Zhang Pengfei, Xue Jianru, Lan Cuiling, Zeng Wenjun, Gao Zhanning, Zheng Nanning
IEEE Trans Image Process. 2019 Sep 2. doi: 10.1109/TIP.2019.2937724.
Recurrent neural networks (RNNs) are capable of modeling temporal dependencies of complex sequential data. In general, current available structures of RNNs tend to concentrate on controlling the contributions of current and previous information. However, the exploration of different importance levels of different elements within an input vector is always ignored. We propose a simple yet effective Element-wise-Attention Gate (EleAttG), which can be easily added to an RNN block (e.g. all RNN neurons in an RNN layer), to empower the RNN neurons to have attentiveness capability. For an RNN block, an EleAttG is used for adaptively modulating the input by assigning different levels of importance, i.e., attention, to each element/dimension of the input. We refer to an RNN block equipped with an EleAttG as an EleAtt-RNN block. Instead of modulating the input as a whole, the EleAttG modulates the input at fine granularity, i.e., element-wise, and the modulation is content adaptive. The proposed EleAttG, as an additional fundamental unit, is general and can be applied to any RNN structures, e.g., standard RNN, Long Short-Term Memory (LSTM), or Gated Recurrent Unit (GRU). We demonstrate the effectiveness of the proposed EleAtt-RNN by applying it to different tasks including the action recognition, from both skeleton-based data and RGB videos, gesture recognition, and sequential MNIST classification. Experiments show that adding attentiveness through EleAttGs to RNN blocks significantly improves the power of RNNs.
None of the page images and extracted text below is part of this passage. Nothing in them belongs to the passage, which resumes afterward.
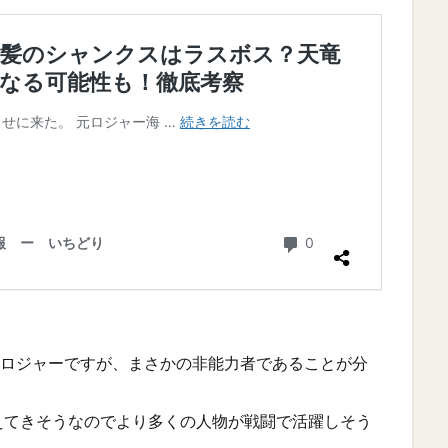
・ロジャーですが、まさかの非能力者であることが分
えてきそうなのでより多くの人物が戦闘で活躍しそう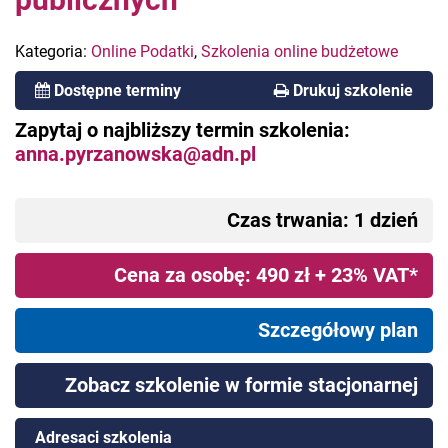
Kategoria:
Online Podatki
,
Szkolenia online budżetowe
Dostępne terminy
Drukuj szkolenie
Zapytaj o najbliższy termin szkolenia:
anna.pyrzanowska@adn.pl
Czas trwania: 1 dzień
Cena za osobę: 490 zł + 23% VAT*
Szczegółowy plan
Zobacz szkolenie w formie stacjonarnej
Adresaci szkolenia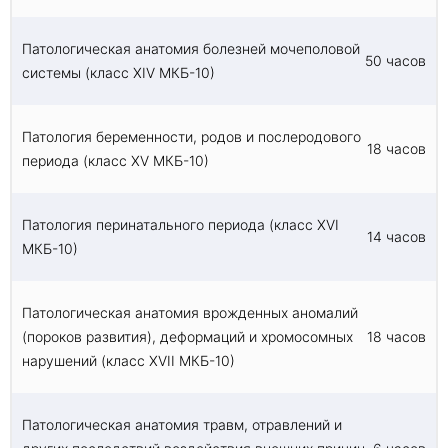
Патологическая анатомия болезней мочеполовой
50 часов
системы (класс XIV МКБ-10)
Патология беременности, родов и послеродового
18 часов
периода (класс XV МКБ-10)
Патология перинатального периода (класс XVI
14 часов
МКБ-10)
Патологическая анатомия врожденных аномалий
(пороков развития), деформаций и хромосомных
18 часов
нарушений (класс XVII МКБ-10)
Патологическая анатомия травм, отравлений и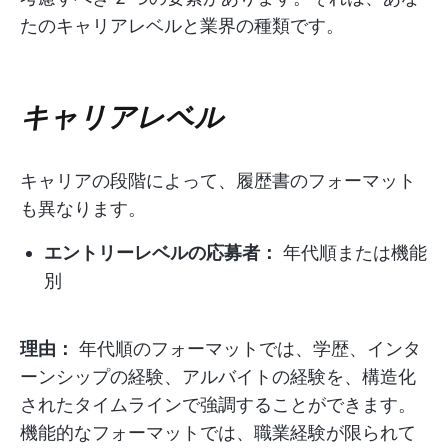
たのキャリアレベルと業界の種類です。
キャリアレベル
キャリアの段階によって、履歴書のフォーマット
も異なります。
エントリーレベルの応募者：
年代順または機能
別
理由：
年代順のフォーマットでは、学歴、インタ
ーンシップの経験、アルバイトの経験を、構造化
されたタイムラインで強調することができます。
機能的なフォーマットでは、職業経験が限られて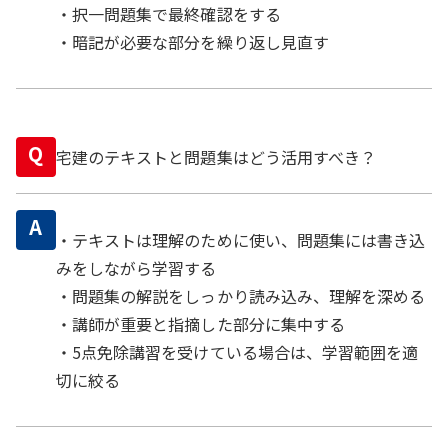
・択一問題集で最終確認をする
・暗記が必要な部分を繰り返し見直す
Q
宅建のテキストと問題集はどう活用すべき？
A
・テキストは理解のために使い、問題集には書き込
みをしながら学習する
・問題集の解説をしっかり読み込み、理解を深める
・講師が重要と指摘した部分に集中する
・5点免除講習を受けている場合は、学習範囲を適
切に絞る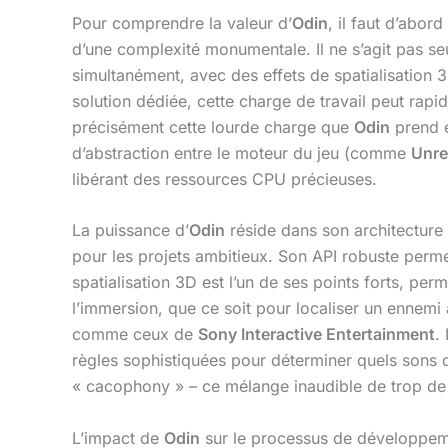
Pour comprendre la valeur d’
Odin
, il faut d’abo
d’une complexité monumentale. Il ne s’agit pas se
simultanément, avec des effets de spatialisation 3
solution dédiée, cette charge de travail peut rapi
précisément cette lourde charge que
Odin
prend e
d’abstraction entre le moteur du jeu (comme
Unre
libérant des ressources CPU précieuses.
La puissance d’
Odin
réside dans son architecture 
pour les projets ambitieux. Son API robuste per
spatialisation 3D est l’un de ses points forts, per
l’immersion, que ce soit pour localiser un ennem
comme ceux de
Sony Interactive Entertainment
.
règles sophistiquées pour déterminer quels sons doi
« cacophony » – ce mélange inaudible de trop de
L’impact de
Odin
sur le processus de développeme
循环神经网络(RNN)能够对复杂序列数据的时间依赖性进行建模。一般来说,当前可用的RNN结构倾向于专注于控制当前信息和先前信息的贡献。然而,输入向量中不同元素的不同重要性水平的探索总是被忽略。我们提出了一种简单而有效的逐元素注意力门(EleAttG),它可以很容易地添加到RNN块(例如RNN层中的所有RNN神经元)中,以使RNN神经元具有注意力能力。对于一个RNN块,EleAttG用于通过为输入的每个元素/维度分配不同级别的重要性(即注意力)来自适应地调制输入。我们将配备EleAttG的RNN块称为EleAtt-RNN块。EleAttG不是对输入进行整体调制,而是以精细粒度(即逐元素)对输入进行调制,并且这种调制是内容自适应的。所提出的EleAttG作为一个额外的基本单元,具有通用性,可以应用于任何RNN结构,例如标准RNN、长短期记忆(LSTM)或门控循环单元(GRU)。我们通过将其应用于不同任务,包括基于骨架的数据和RGB视频的动作识别、手势识别以及序列MNIST分类,来证明所提出的EleAtt-RNN的有效性。实验表明,通过EleAttG为RNN块添加注意力显著提高了RNN的能力。